If you read my blog in the fall of last year, you may remember when I wrote about The Creative Career, a podcast by Allie Osmar. If not, let me fill you in: Osmar generally writes about the changes involved in the transition from being a student to being a professional in the communications world. She also gives tips on how to prepare for that professional world of communication arts, one that is changing every day. She accomplishes both of these things by interviewing successful professionals in the communications field and by posting podcasts online of her interviews.
This week I listened to a few of her podcasts and the one that I enjoyed the most has to be her interview with Elizabeth Wargele, co-author of “The Career Within You: How to Find the Perfect Job For Your Personality.” In the book she, “discusses the nine personality types based on differing personal motivations—and how discovering your own personality type can help you find the career that’s right for you (or work with others in the career you already have).” In the interview, Wargele encourages high school and college students to read the book to help “get to know [themselves] and find [their] true selves.” She discusses three of the nine personality types–the perfectionist, the helper, the romantic, the adventurer or the observer. The personality types are determined by the motivation of the person. Are you moralistic (perfectionist), eager to help (helper), artistic, an explorer (adventurer) or do you like to watch and learn (observer)? She encourages recent grads to “stay with [yourself] and don’t let someone sway you to do something you don’t want to do.”

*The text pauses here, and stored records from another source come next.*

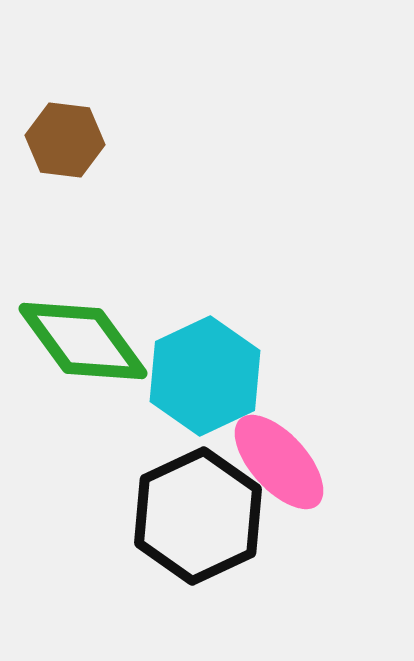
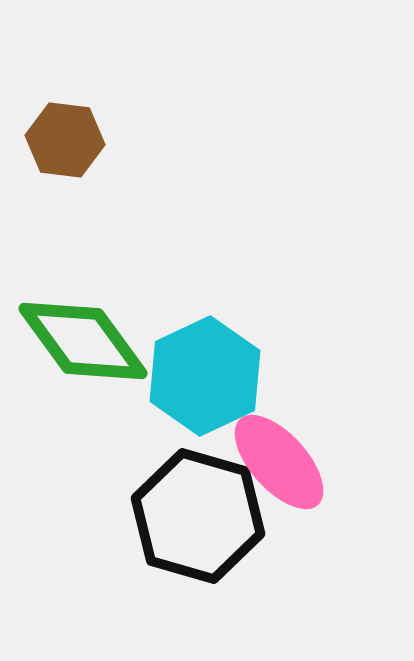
black hexagon: rotated 19 degrees counterclockwise
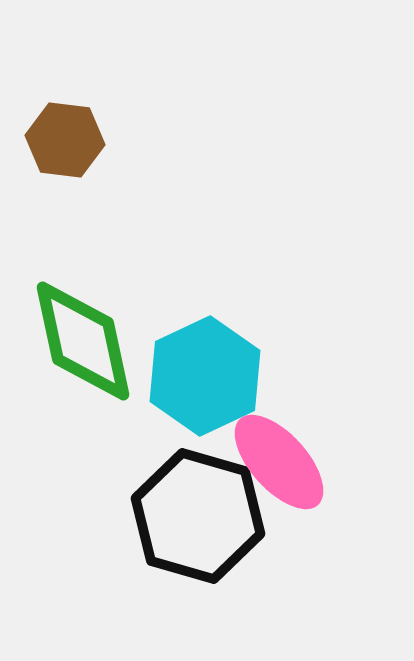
green diamond: rotated 24 degrees clockwise
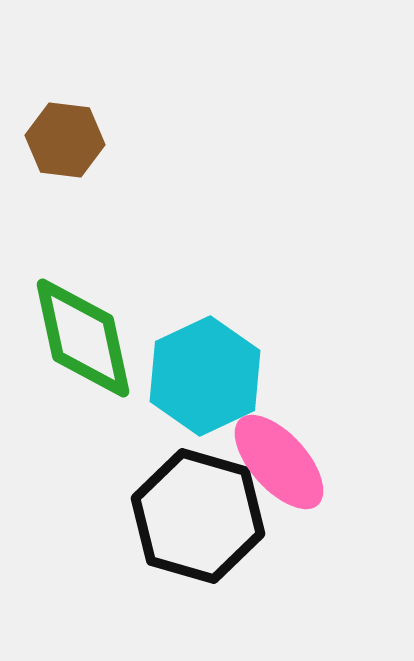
green diamond: moved 3 px up
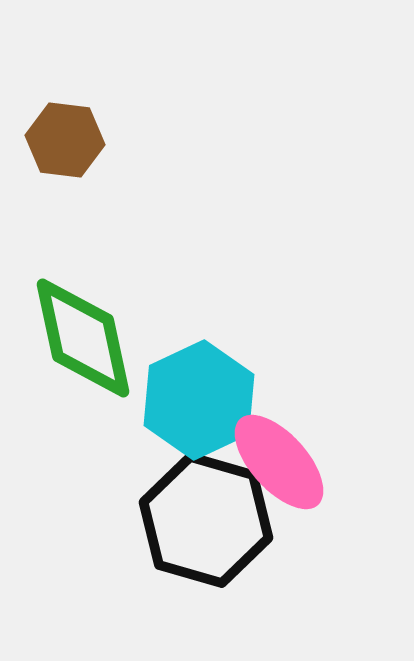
cyan hexagon: moved 6 px left, 24 px down
black hexagon: moved 8 px right, 4 px down
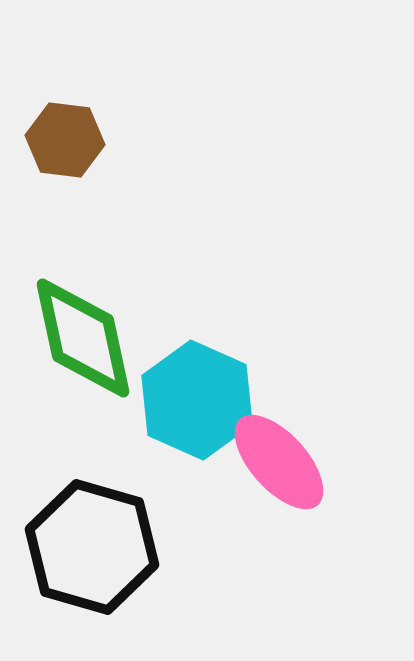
cyan hexagon: moved 2 px left; rotated 11 degrees counterclockwise
black hexagon: moved 114 px left, 27 px down
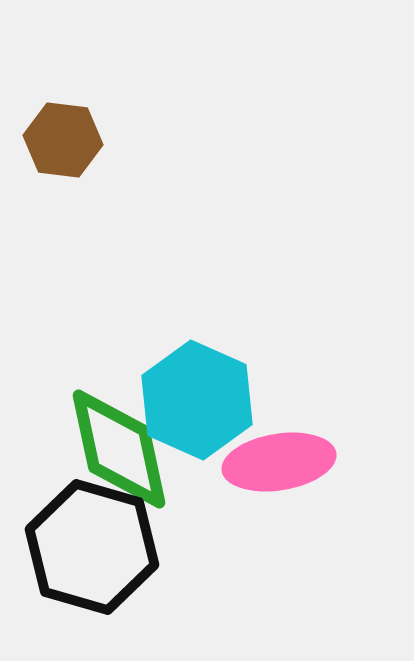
brown hexagon: moved 2 px left
green diamond: moved 36 px right, 111 px down
pink ellipse: rotated 57 degrees counterclockwise
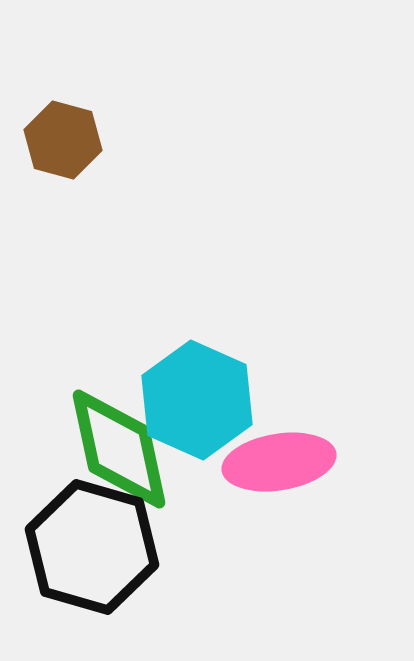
brown hexagon: rotated 8 degrees clockwise
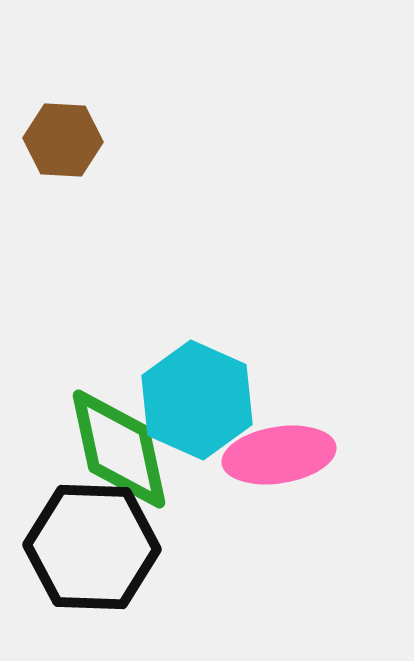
brown hexagon: rotated 12 degrees counterclockwise
pink ellipse: moved 7 px up
black hexagon: rotated 14 degrees counterclockwise
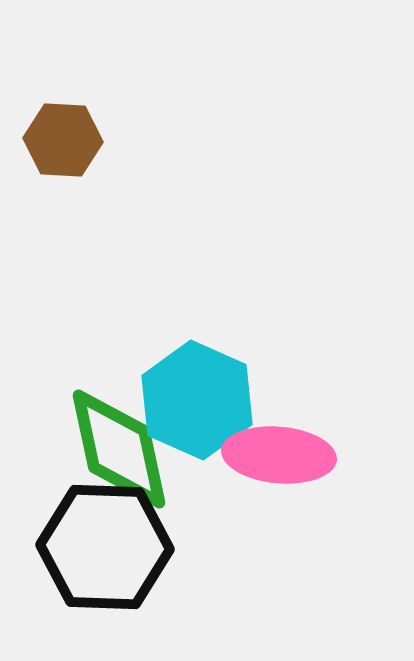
pink ellipse: rotated 14 degrees clockwise
black hexagon: moved 13 px right
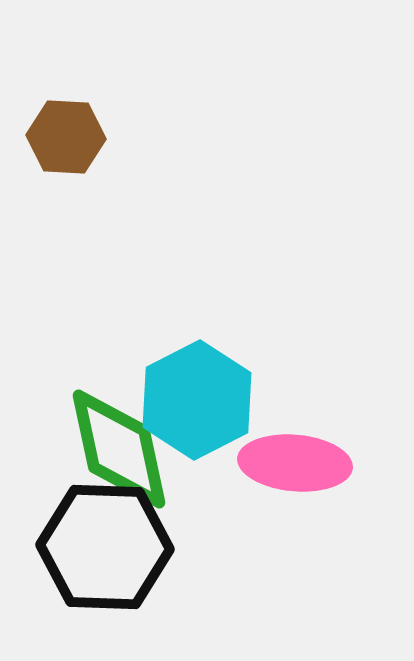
brown hexagon: moved 3 px right, 3 px up
cyan hexagon: rotated 9 degrees clockwise
pink ellipse: moved 16 px right, 8 px down
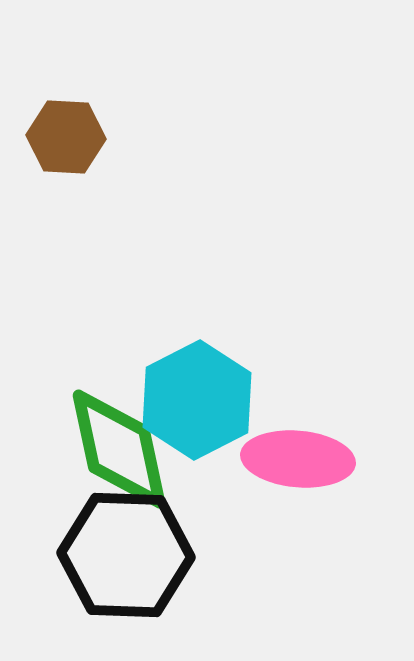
pink ellipse: moved 3 px right, 4 px up
black hexagon: moved 21 px right, 8 px down
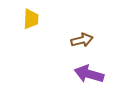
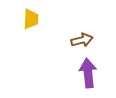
purple arrow: moved 1 px left, 1 px up; rotated 68 degrees clockwise
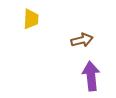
purple arrow: moved 3 px right, 3 px down
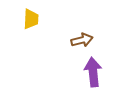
purple arrow: moved 2 px right, 4 px up
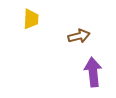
brown arrow: moved 3 px left, 4 px up
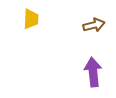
brown arrow: moved 15 px right, 11 px up
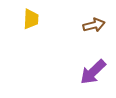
purple arrow: rotated 128 degrees counterclockwise
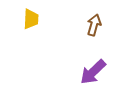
brown arrow: rotated 60 degrees counterclockwise
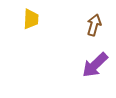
purple arrow: moved 2 px right, 7 px up
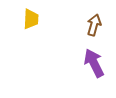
purple arrow: moved 1 px left, 2 px up; rotated 108 degrees clockwise
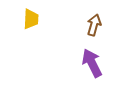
purple arrow: moved 2 px left
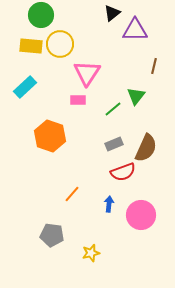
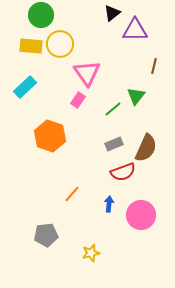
pink triangle: rotated 8 degrees counterclockwise
pink rectangle: rotated 56 degrees counterclockwise
gray pentagon: moved 6 px left; rotated 15 degrees counterclockwise
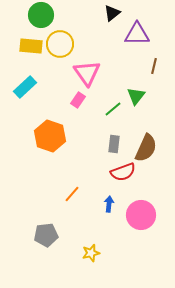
purple triangle: moved 2 px right, 4 px down
gray rectangle: rotated 60 degrees counterclockwise
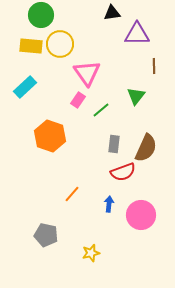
black triangle: rotated 30 degrees clockwise
brown line: rotated 14 degrees counterclockwise
green line: moved 12 px left, 1 px down
gray pentagon: rotated 20 degrees clockwise
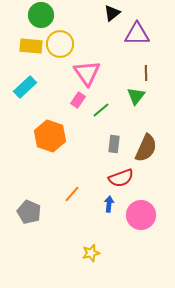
black triangle: rotated 30 degrees counterclockwise
brown line: moved 8 px left, 7 px down
red semicircle: moved 2 px left, 6 px down
gray pentagon: moved 17 px left, 23 px up; rotated 10 degrees clockwise
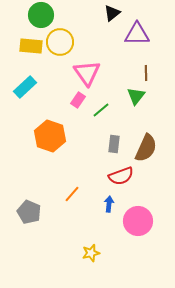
yellow circle: moved 2 px up
red semicircle: moved 2 px up
pink circle: moved 3 px left, 6 px down
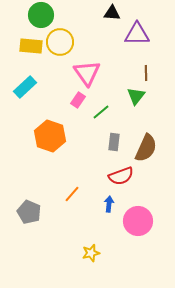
black triangle: rotated 42 degrees clockwise
green line: moved 2 px down
gray rectangle: moved 2 px up
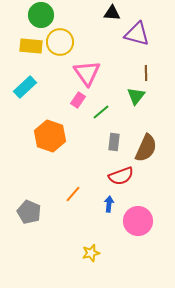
purple triangle: rotated 16 degrees clockwise
orange line: moved 1 px right
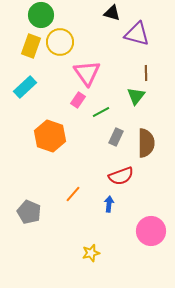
black triangle: rotated 12 degrees clockwise
yellow rectangle: rotated 75 degrees counterclockwise
green line: rotated 12 degrees clockwise
gray rectangle: moved 2 px right, 5 px up; rotated 18 degrees clockwise
brown semicircle: moved 5 px up; rotated 24 degrees counterclockwise
pink circle: moved 13 px right, 10 px down
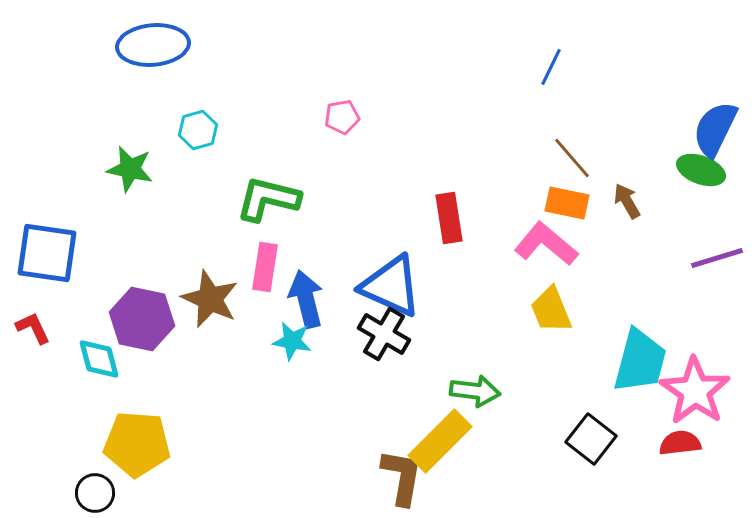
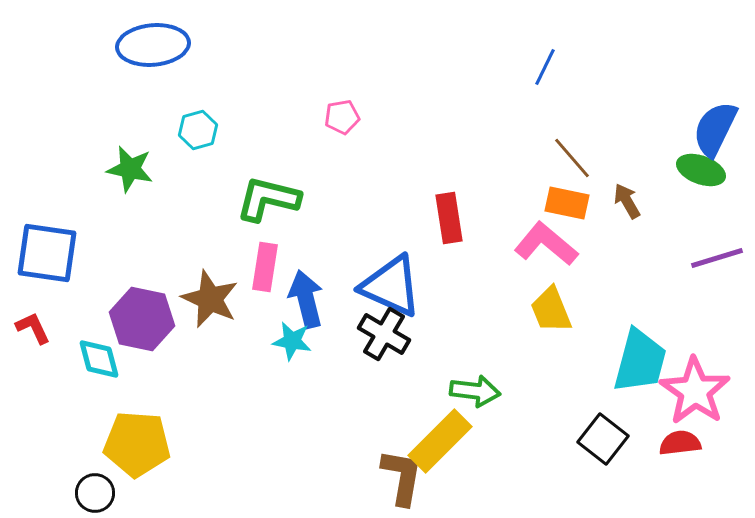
blue line: moved 6 px left
black square: moved 12 px right
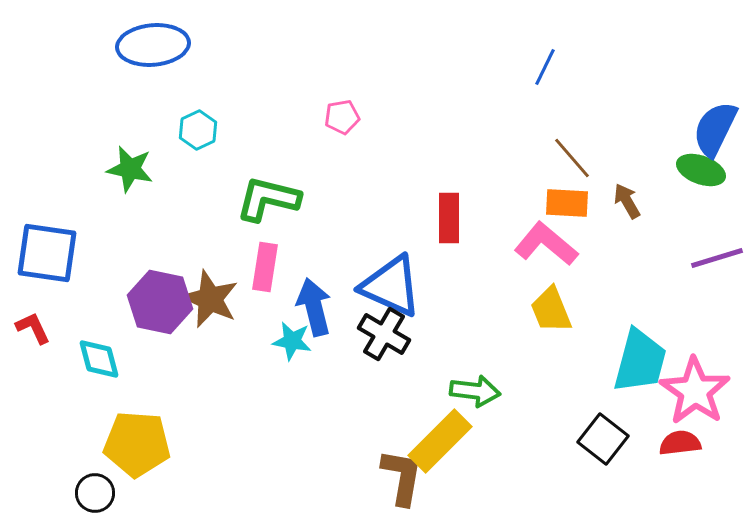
cyan hexagon: rotated 9 degrees counterclockwise
orange rectangle: rotated 9 degrees counterclockwise
red rectangle: rotated 9 degrees clockwise
blue arrow: moved 8 px right, 8 px down
purple hexagon: moved 18 px right, 17 px up
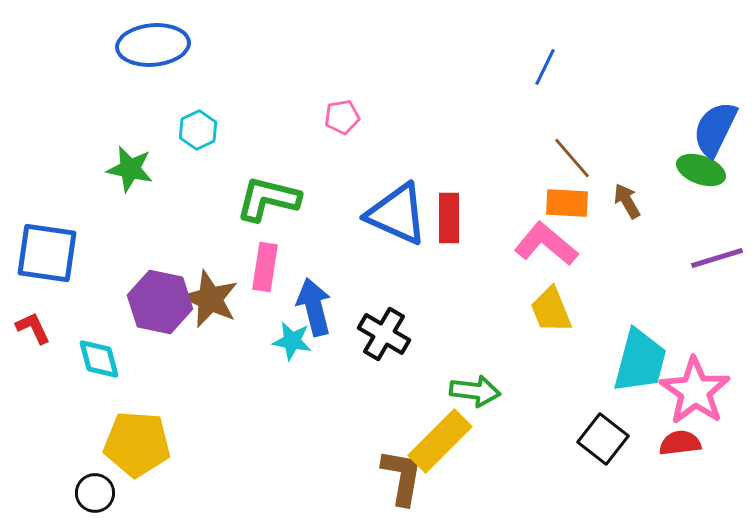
blue triangle: moved 6 px right, 72 px up
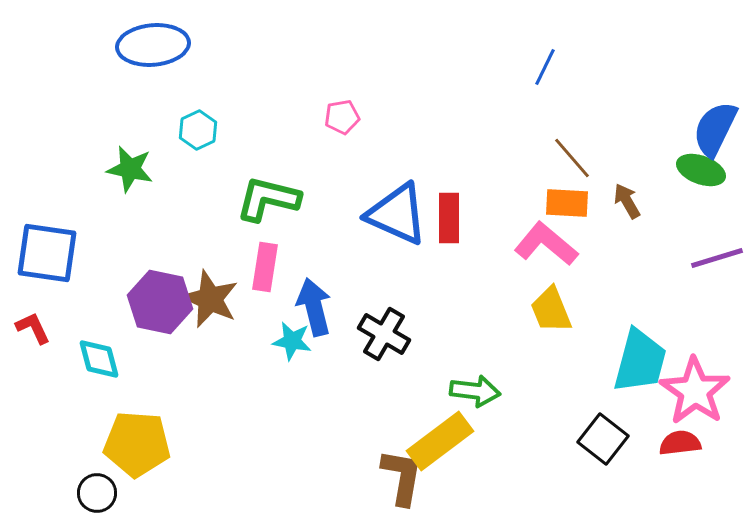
yellow rectangle: rotated 8 degrees clockwise
black circle: moved 2 px right
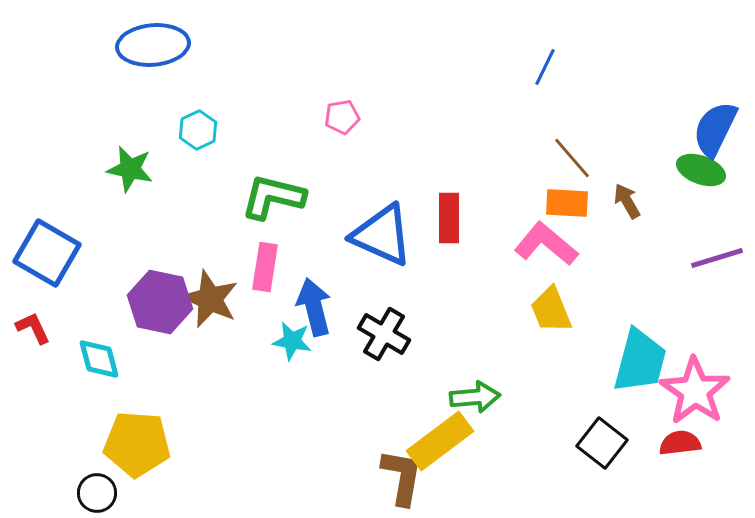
green L-shape: moved 5 px right, 2 px up
blue triangle: moved 15 px left, 21 px down
blue square: rotated 22 degrees clockwise
green arrow: moved 6 px down; rotated 12 degrees counterclockwise
black square: moved 1 px left, 4 px down
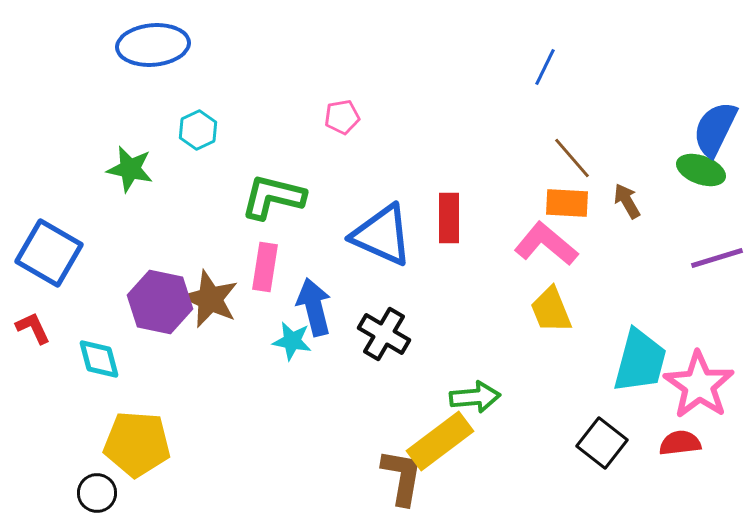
blue square: moved 2 px right
pink star: moved 4 px right, 6 px up
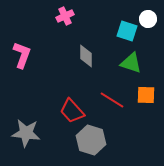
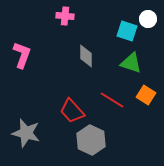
pink cross: rotated 30 degrees clockwise
orange square: rotated 30 degrees clockwise
gray star: rotated 8 degrees clockwise
gray hexagon: rotated 8 degrees clockwise
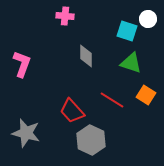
pink L-shape: moved 9 px down
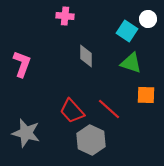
cyan square: rotated 15 degrees clockwise
orange square: rotated 30 degrees counterclockwise
red line: moved 3 px left, 9 px down; rotated 10 degrees clockwise
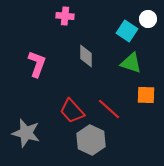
pink L-shape: moved 15 px right
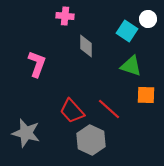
gray diamond: moved 10 px up
green triangle: moved 3 px down
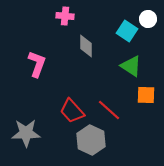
green triangle: rotated 15 degrees clockwise
red line: moved 1 px down
gray star: rotated 16 degrees counterclockwise
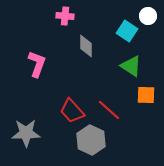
white circle: moved 3 px up
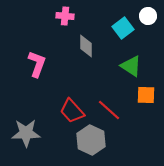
cyan square: moved 4 px left, 3 px up; rotated 20 degrees clockwise
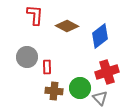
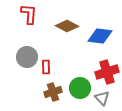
red L-shape: moved 6 px left, 1 px up
blue diamond: rotated 45 degrees clockwise
red rectangle: moved 1 px left
brown cross: moved 1 px left, 1 px down; rotated 24 degrees counterclockwise
gray triangle: moved 2 px right
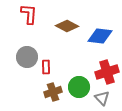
green circle: moved 1 px left, 1 px up
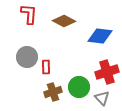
brown diamond: moved 3 px left, 5 px up
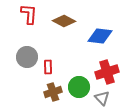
red rectangle: moved 2 px right
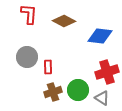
green circle: moved 1 px left, 3 px down
gray triangle: rotated 14 degrees counterclockwise
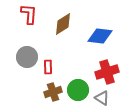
brown diamond: moved 1 px left, 3 px down; rotated 60 degrees counterclockwise
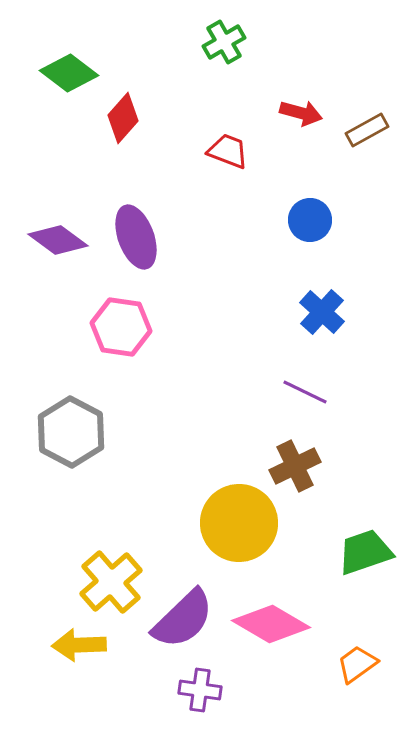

After listening to PR and communications oriented podcasts, I have to say that I think they are an incredibly valuable resource for PR students. Obviously, any interviews with successful business people, communications people or PR professionals will help students by giving them a picture of success and how to get there. Also, it’s a unique opportunity to be able to actually listen to an interview, as opposed to reading an article in which a journalist may have changed around an interview or put a different spin on the professional’s words. I see podcasts as another way to learn, which students can never get enough of.